Exercise goal >> Every line holding "wrist" should be copied from the records below.

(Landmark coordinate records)
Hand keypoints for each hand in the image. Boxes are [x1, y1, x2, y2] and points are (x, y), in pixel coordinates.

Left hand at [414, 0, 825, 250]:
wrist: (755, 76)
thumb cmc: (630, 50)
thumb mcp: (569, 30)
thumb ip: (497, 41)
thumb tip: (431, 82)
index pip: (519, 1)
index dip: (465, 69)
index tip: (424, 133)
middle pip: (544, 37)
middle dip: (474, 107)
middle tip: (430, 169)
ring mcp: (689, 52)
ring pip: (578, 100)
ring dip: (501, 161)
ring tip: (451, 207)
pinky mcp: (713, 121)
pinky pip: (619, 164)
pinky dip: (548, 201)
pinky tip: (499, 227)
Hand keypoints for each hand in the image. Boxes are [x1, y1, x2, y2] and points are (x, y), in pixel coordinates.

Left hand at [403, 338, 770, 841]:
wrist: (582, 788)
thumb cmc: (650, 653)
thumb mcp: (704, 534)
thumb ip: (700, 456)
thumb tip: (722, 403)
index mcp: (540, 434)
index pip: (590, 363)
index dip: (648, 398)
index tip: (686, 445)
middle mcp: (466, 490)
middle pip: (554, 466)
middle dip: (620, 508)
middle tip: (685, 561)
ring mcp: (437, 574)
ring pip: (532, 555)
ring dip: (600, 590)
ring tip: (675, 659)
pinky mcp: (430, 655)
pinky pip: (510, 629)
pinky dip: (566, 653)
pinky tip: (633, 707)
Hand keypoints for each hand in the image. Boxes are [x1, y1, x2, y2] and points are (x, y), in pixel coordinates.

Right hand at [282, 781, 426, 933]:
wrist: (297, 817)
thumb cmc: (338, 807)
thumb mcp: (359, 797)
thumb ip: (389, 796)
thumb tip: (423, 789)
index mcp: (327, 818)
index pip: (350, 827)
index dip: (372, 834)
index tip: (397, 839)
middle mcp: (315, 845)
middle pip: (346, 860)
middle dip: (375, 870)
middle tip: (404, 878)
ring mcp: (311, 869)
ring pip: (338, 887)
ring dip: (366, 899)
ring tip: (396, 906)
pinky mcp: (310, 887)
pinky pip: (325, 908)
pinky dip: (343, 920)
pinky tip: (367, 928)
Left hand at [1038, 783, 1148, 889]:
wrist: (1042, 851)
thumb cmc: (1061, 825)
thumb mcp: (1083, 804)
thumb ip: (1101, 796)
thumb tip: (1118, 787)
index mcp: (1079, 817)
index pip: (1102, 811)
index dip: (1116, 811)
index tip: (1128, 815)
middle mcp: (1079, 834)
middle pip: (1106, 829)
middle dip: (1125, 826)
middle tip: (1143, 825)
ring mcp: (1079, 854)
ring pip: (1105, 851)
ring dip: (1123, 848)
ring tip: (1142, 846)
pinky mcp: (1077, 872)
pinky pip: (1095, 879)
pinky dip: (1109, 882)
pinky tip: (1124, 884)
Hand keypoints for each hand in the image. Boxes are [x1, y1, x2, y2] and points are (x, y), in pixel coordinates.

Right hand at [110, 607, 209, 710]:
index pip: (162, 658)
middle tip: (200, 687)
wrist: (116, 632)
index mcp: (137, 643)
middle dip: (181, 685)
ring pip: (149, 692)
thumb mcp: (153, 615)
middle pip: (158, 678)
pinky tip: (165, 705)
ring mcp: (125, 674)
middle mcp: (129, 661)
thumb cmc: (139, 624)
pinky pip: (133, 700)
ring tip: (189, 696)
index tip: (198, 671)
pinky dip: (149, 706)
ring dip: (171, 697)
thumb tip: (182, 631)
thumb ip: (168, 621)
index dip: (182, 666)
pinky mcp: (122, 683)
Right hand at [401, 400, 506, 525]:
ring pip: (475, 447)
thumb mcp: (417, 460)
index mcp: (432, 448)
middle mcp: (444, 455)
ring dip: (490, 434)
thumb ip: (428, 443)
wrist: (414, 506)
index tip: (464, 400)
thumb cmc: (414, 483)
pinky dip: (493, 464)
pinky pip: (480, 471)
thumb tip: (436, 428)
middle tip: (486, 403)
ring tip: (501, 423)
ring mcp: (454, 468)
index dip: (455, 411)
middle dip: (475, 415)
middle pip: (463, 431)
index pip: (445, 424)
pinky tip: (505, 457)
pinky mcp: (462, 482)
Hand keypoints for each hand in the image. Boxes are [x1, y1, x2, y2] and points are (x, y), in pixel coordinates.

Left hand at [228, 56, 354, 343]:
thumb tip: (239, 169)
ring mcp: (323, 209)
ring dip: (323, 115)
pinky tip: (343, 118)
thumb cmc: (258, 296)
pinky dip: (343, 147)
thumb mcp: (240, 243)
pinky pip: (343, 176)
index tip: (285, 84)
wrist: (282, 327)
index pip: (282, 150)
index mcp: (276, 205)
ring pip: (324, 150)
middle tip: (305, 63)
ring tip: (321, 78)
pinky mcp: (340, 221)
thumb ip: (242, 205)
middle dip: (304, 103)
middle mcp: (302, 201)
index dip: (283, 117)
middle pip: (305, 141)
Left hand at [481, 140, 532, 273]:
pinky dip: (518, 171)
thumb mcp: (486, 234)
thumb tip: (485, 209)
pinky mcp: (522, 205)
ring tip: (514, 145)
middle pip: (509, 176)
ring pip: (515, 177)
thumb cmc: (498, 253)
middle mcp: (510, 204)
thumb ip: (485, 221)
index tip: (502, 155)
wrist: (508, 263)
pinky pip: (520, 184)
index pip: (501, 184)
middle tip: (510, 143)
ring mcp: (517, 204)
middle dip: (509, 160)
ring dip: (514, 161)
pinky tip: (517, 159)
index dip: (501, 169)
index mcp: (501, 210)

Problem solution >>
wrist: (755, 76)
wrist: (582, 788)
wrist: (297, 817)
wrist: (1042, 851)
wrist: (116, 632)
wrist: (414, 506)
wrist: (282, 327)
wrist: (508, 263)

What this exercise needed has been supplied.